Während Jenn und Marc sich im Gästezimmer meiner kleinen Wohnung einrichteten versuchte ich alle Beweise für das, was in der letzten Nacht passiert war zu vernichten. Zuletzt hielt ich den Ring in den Händen. Was sollte ich damit machen? Wegwerfen? Zerstören? Zurückgeben? Jetzt wusste ich, wie sich Frodo gefühlt haben musste. Als ich den Film damals gesehen hatte, dachte ich, mir würde die Entscheidung nicht so schwer fallen. Ich entschied mich vorerst dafür, ihn in einer Schublade meines Kleiderschrankes zu deponieren und später zurück zu geben.

"Laura?"

Ich drehte mich zu Jenn um, die im Türrahmen stand.

"Wäre es ok für dich, wenn Marcs Bruder auch hier schläft? Nur für eine Nacht? Er hat auf die schnelle kein Hotel gefunden..."

"Passt schon. Dann schlaf ich auf der Couch" murmelt ich und machte mich daran, das Bett für ihn frisch zu beziehen und etwas zu essen zu machen. (Gleichzeitig natürlich.) Ich hatte zwar noch immer keinen Appetit, aber die Anderen wollten nach der Fahrt hierher sicher etwas essen.

Als ich gerade damit fertig war den Tisch zu decken klingelte es erneut an der Tür.

"Ich mach schon auf!" rief Jenn aus dem Gästezimmer.

Einen Moment später traten Jenn, Marc und dessen Bruder, den ich noch nie zuvor gesehen hatte, da Jenn und Marc noch nicht sonderlich lange zusammen waren, in die Küche.

Er ging direkt auf mich zu und streckte mir die Hand hin. "Hi. Ich bin Felix."

Ich sah von den Spaghetti auf, die ich gerade auf den Tisch stellen wollte. Das erste, was mir an ihm auffiel war, dass er unglaublich blaua Augen hatte. Das letzte mal, dass ich Jemanden mit so blauen Augen gesehen hatte war als ich mit Phil in einem Restaurant etwa eine Stunde von meiner Wohnung entfernt zu Abend gegessen hatten.
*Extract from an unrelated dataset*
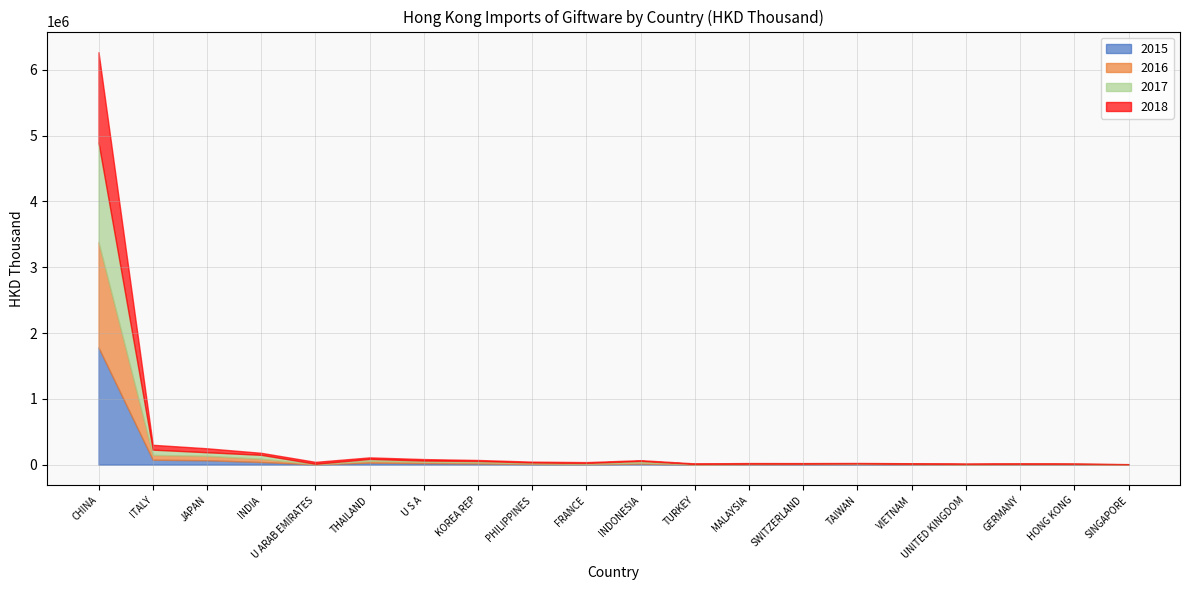

Rank the categories by 2018 value from lowest to highest.

SINGAPORE, HONG KONG, GERMANY, UNITED KINGDOM, VIETNAM, TAIWAN, SWITZERLAND, MALAYSIA, TURKEY, INDONESIA, FRANCE, PHILIPPINES, KOREA REP, U S A, THAILAND, U ARAB EMIRATES, INDIA, JAPAN, ITALY, CHINA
"Laura" sagte ich schnell als mir auffiel, dass ich ihn eine ganze Weile nur angestarrt hatte. Nach einem kurzen Händeschütteln, das mir wie eine Ewigkeit vor kam setzten wir uns an den Tisch.

"Willst du nichts?" fragte Jenn, die gerade das Essen verteilte.

Ich schüttelte den Kopf. "Ich hab vorhin erst zu Mittag gegessen" log ich. In Wirklichkeit hatte ich 1. null Appetit und mochte 2. gar keine Spaghetti. Zumindest keine Vollkornspaghetti, wie ich sie gekocht hatte. Öko-Schwester und so.

 Während des Essens versank ich alle zwei Minuten in meine wirren Gedanken und bekam kaum  mit, wie ich immer weiter von Jenn zu getextet wurde.